### Consigne
Reproduisez intégralement l'extrait sur la tactique dans le jeu, sans en changer un seul mot.

━━ Extrait de texte

L’observation d’un match de parc 5 contre 5 permet de constater : une disposition des joueurs, la mise en place de modèles d’action offensive et défensive, des ajustements en fonction du score, des changements de poste, l’incorporation de nouveaux venus, l’activité reconnue des meneurs de jeu, et l’échange ouvert de directives. C’est de la tactique. Observons un match entre deux individus, l’un rapide et physique, l’autre technique mais lent. Le joueur rapide mise sur la course et le débordement. L’autre sur la couverture défensive et la surprise technique. C’est de la tactique.

D’où procède la tactique ?

Des enfants jouent à 15 contre 15 dans une cour de récréation. 26 joueurs sur 30 se ruent derrière la sphère. Quatre se tiennent en retrait et observent. Lorsque la balle les atteint, ils lobent, jouent sur les côtés, réintroduisent un certain ordre dans le jeu. Ce sont les tacticiens. Ils ont un regard tactique sur le jeu, jaugent les mouvements défensifs et offensifs, et décident en fin de comptes du résultat. Par conséquent, l’existence d’une pensée tactique ne dépend pas du contexte spatial mais uniquement de la présence de joueurs experts. Un match officiel sans joueurs experts manque de tactique. Un petit match de plage avec d’excellents joueurs regorge de tactique et d’idées de jeu.

━━━━
━━ Données de l'exercice

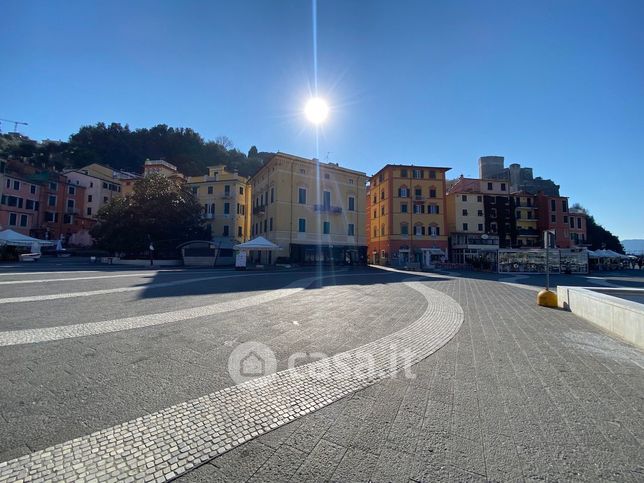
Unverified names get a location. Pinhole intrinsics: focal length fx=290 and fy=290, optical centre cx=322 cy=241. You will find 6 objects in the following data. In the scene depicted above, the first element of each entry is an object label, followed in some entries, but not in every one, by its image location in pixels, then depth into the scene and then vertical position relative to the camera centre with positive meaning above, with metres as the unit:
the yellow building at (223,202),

━━━━

### Réponse
L’observation d’un match de parc 5 contre 5 permet de constater : une disposition des joueurs, la mise en place de modèles d’action offensive et défensive, des ajustements en fonction du score, des changements de poste, l’incorporation de nouveaux venus, l’activité reconnue des meneurs de jeu, et l’échange ouvert de directives. C’est de la tactique. Observons un match entre deux individus, l’un rapide et physique, l’autre technique mais lent. Le joueur rapide mise sur la course et le débordement. L’autre sur la couverture défensive et la surprise technique. C’est de la tactique.

D’où procède la tactique ?

Des enfants jouent à 15 contre 15 dans une cour de récréation. 26 joueurs sur 30 se ruent derrière la sphère. Quatre se tiennent en retrait et observent. Lorsque la balle les atteint, ils lobent, jouent sur les côtés, réintroduisent un certain ordre dans le jeu. Ce sont les tacticiens. Ils ont un regard tactique sur le jeu, jaugent les mouvements défensifs et offensifs, et décident en fin de comptes du résultat. Par conséquent, l’existence d’une pensée tactique ne dépend pas du contexte spatial mais uniquement de la présence de joueurs experts. Un match officiel sans joueurs experts manque de tactique. Un petit match de plage avec d’excellents joueurs regorge de tactique et d’idées de jeu.